(Pixel coordinate tracking data)

==========

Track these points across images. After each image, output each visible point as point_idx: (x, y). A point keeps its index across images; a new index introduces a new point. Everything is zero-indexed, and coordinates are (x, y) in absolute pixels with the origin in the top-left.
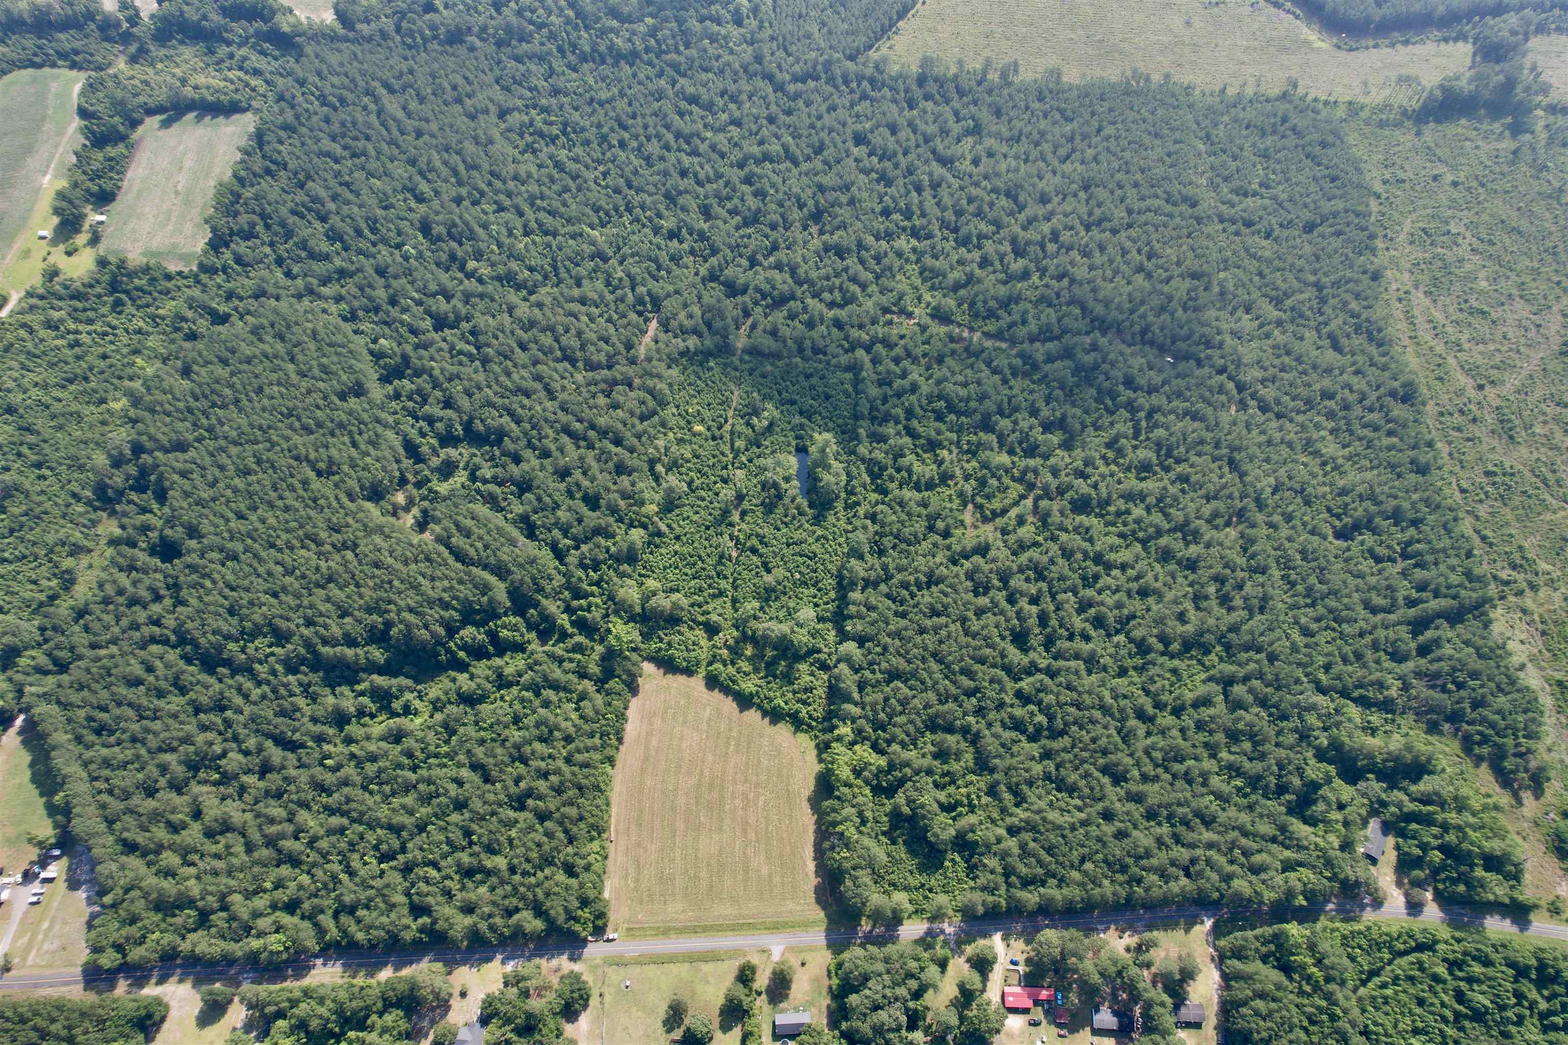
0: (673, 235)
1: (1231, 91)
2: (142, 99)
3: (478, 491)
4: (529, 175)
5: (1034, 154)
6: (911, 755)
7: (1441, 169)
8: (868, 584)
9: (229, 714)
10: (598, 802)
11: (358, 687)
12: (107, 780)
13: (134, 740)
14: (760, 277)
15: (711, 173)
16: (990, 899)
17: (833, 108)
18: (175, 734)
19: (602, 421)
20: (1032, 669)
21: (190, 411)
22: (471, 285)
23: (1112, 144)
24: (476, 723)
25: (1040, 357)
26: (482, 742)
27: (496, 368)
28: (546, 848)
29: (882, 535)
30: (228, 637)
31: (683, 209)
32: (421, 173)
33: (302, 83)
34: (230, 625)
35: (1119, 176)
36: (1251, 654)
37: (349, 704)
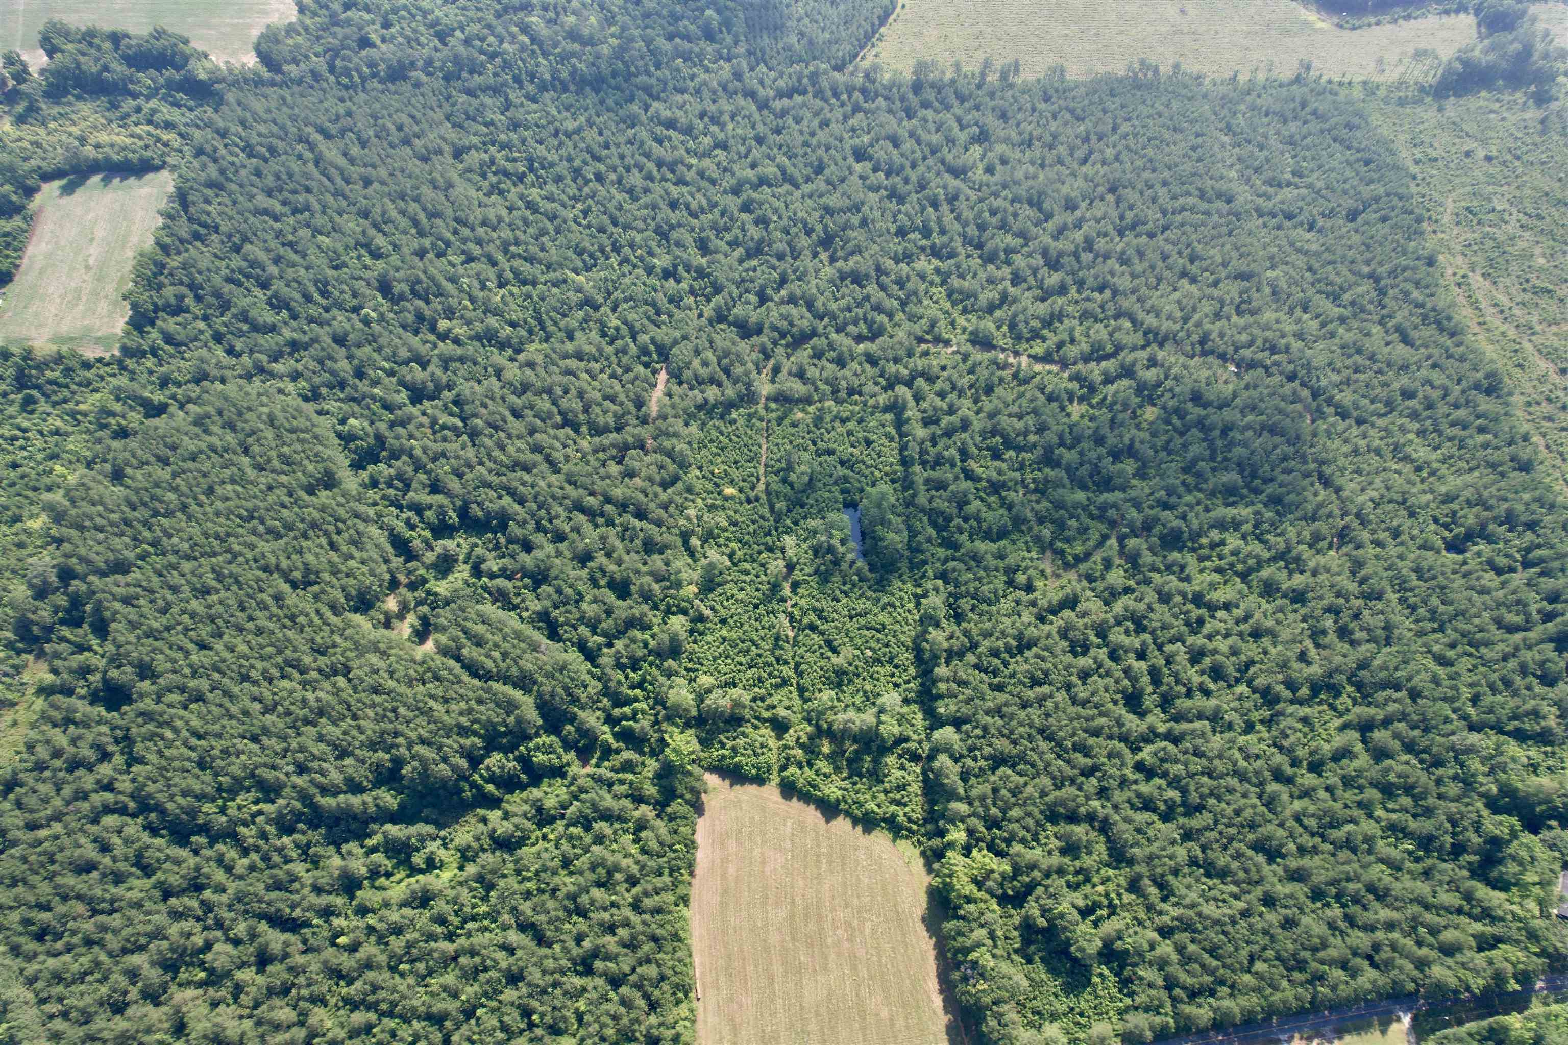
0: (667, 274)
1: (1243, 78)
2: (33, 163)
3: (485, 588)
4: (500, 220)
5: (1050, 158)
6: (1035, 854)
7: (1470, 145)
8: (952, 655)
9: (207, 894)
10: (679, 954)
11: (369, 842)
12: (60, 1000)
13: (89, 942)
14: (774, 314)
15: (704, 202)
16: (1158, 1019)
17: (825, 124)
18: (141, 928)
19: (618, 492)
20: (1151, 736)
21: (127, 522)
22: (447, 348)
23: (1131, 142)
24: (518, 872)
25: (1097, 377)
26: (528, 895)
27: (488, 442)
28: (625, 1021)
29: (957, 597)
30: (202, 797)
31: (678, 244)
32: (376, 226)
33: (223, 134)
34: (202, 782)
35: (1147, 175)
36: (1389, 692)
37: (359, 866)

==========

Work instruction >>
Copy the listing above line for line, without changing any text or numbers, and leave out the picture lines.

The completed task >>
Track these points across images. After each image, output each visible point as point_idx: (x, y). A point keeps its index across images; a new index introduces a new point. Everything is zero-indexed, and coordinates are (x, y) in absolute pixels with the origin in the top-left.
0: (673, 235)
1: (1231, 91)
2: (142, 99)
3: (478, 491)
4: (529, 175)
5: (1034, 154)
6: (911, 755)
7: (1441, 169)
8: (868, 584)
9: (229, 714)
10: (598, 802)
11: (358, 687)
12: (107, 780)
13: (134, 740)
14: (760, 277)
15: (711, 173)
16: (990, 899)
17: (833, 108)
18: (175, 734)
19: (602, 421)
20: (1032, 669)
21: (190, 411)
22: (471, 285)
23: (1112, 144)
24: (476, 723)
25: (1040, 357)
26: (482, 742)
27: (496, 368)
28: (546, 848)
29: (882, 535)
30: (228, 637)
31: (683, 209)
32: (421, 173)
33: (302, 83)
34: (230, 625)
35: (1119, 176)
36: (1251, 654)
37: (349, 704)
0: (667, 274)
1: (1243, 78)
2: (33, 163)
3: (485, 588)
4: (500, 220)
5: (1050, 158)
6: (1035, 854)
7: (1470, 145)
8: (952, 655)
9: (207, 894)
10: (679, 954)
11: (369, 842)
12: (60, 1000)
13: (89, 942)
14: (774, 314)
15: (704, 202)
16: (1158, 1019)
17: (825, 124)
18: (141, 928)
19: (618, 492)
20: (1151, 736)
21: (127, 522)
22: (447, 348)
23: (1131, 142)
24: (518, 872)
25: (1097, 377)
26: (528, 895)
27: (488, 442)
28: (625, 1021)
29: (957, 597)
30: (202, 797)
31: (678, 244)
32: (376, 226)
33: (223, 134)
34: (202, 782)
35: (1147, 175)
36: (1389, 692)
37: (359, 866)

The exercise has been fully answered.